Japan–South Africa relations
Map indicating locations of Japan and South Africa


South Africa

Japan–South Africa relations refers to the current and historical bilateral relationship between Japan and South Africa.


The genesis of trade relations between Japan and the future South Africa date to 1643 when Jan van Riebeeck first arrived at Dejima in Nagasaki harbor. Reebeck accompanied Jan van Elseracq, who was the representative of the Dutch East Indies Company (VOC) in Japan. Seven years later in 1650, Riebeck proposed selling hides of South African wild animals to Japan.[1]

Furuya Komahei

In 1898, Furuya Komahei was the first Japanese businessman to open a shop in South Africa. The Cape Town store was called Mikado Shōten (Emperor Shop). It stayed open until 1942, when it was closed and confiscated by the government.[2]

In 1904, Iwasaki Kanzō's small businesses in Durban were assisted by the Japanese Ministry of Agriculture and Commerce.[3]

Japan opened a consulate in Cape Town in 1918.[4]

Japan began actively trading with South Africa for natural resources since the 1960s, despite international sanctions in response to South Africa's apartheid. As a result, Japanese in South Africa were granted the honorary white status, much to the complaint of South African opposition party politicians and the press which questioned why the Japanese were granted special privileges.[5] In addition, Japan's support and passive posture toward the white minority rule bought criticism from nations of Black Africa. In 1983, Tanzanian Ambassador to Japan, Ahmed Hassan Diria, pointed out that profits generated from Japanese tourists visiting South Africa helped strengthen apartheid.[6]

Since 1994, greater co-operation between Japan and South Africa has been limited by domestic bureaucratic and institutional conflicts within both countries.[7]

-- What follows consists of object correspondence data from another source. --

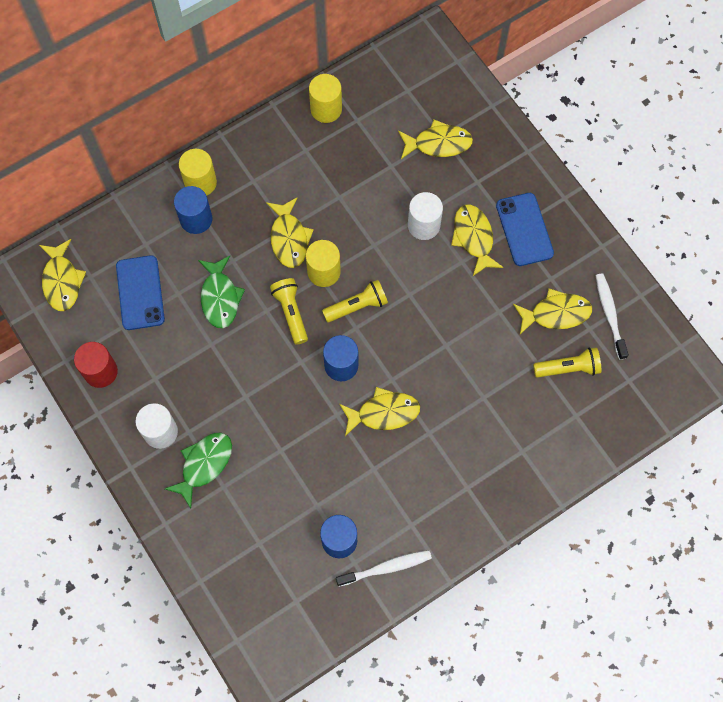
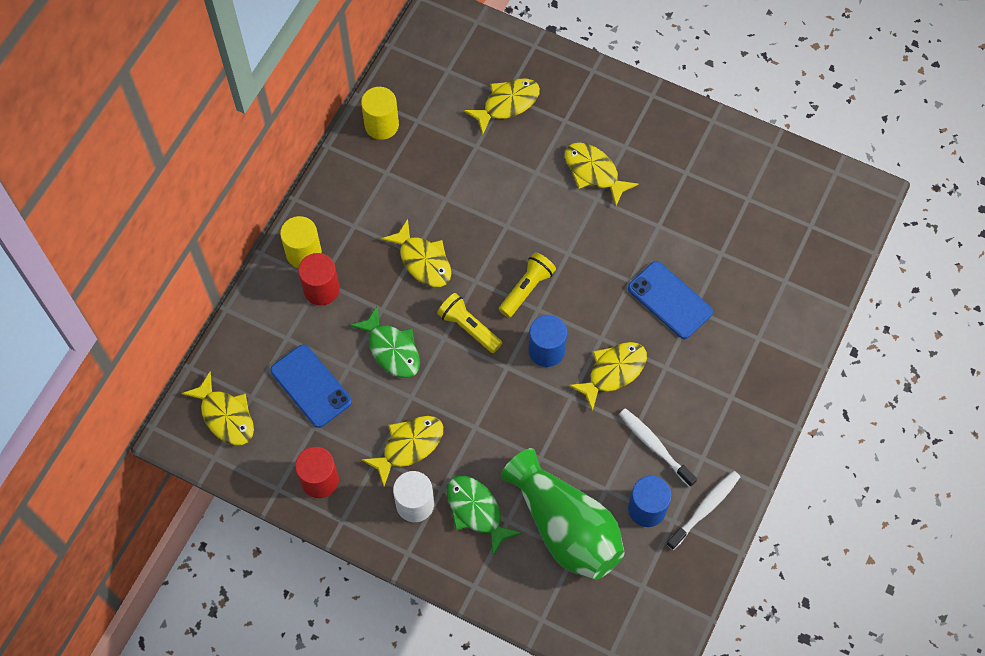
camera: 30 degrees left, 5 degrees down
green fish [165,432,232,508] -> green fish turned 45 degrees counterclockwise [446,476,522,556]
blue cylinder [174,186,212,234] -> red cylinder [298,253,340,305]
yellow cylinder [306,240,341,287] -> none
white cylinder [408,192,443,240] -> none
blue phone [496,193,554,266] -> blue phone moved to [628,261,713,339]
yellow fish [513,288,592,334] -> yellow fish moved to [361,416,443,486]
yellow flashlight [533,347,601,378] -> none
white toothbrush [595,274,629,360] -> white toothbrush moved to [619,408,697,487]
none -> green vase [501,448,625,580]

  1. ^ Osada, Masako. (2002). Sanctions and Honorary Whites: Diplomatic Policies and Economic Realities in Relations Between Japan and South Africa, p. 28.
  2. ^ Osada, Masako. (2002). p. 30.
  3. ^ Osada, pp. 30-31.
  4. ^ Osada, p. 34.
  5. ^ Afro-Hispanic Review: White, Honorary White, or Non-White: Apartheid Era Constructions of Chinese, Dr. Yoon Jung Park (Univ of Johannesburg), Spring 2008
  6. ^ Morikawa, https://books.google.com/books?id=GIaMrpC0L4MC p.72
  7. ^ Alden, Chris. "The Chrysanthemum and the Protea: Reinventing Japanese-South African Relations after Apartheid," African Affairs, Vol. 101, No. 404 (July 2002), pp. 365-386.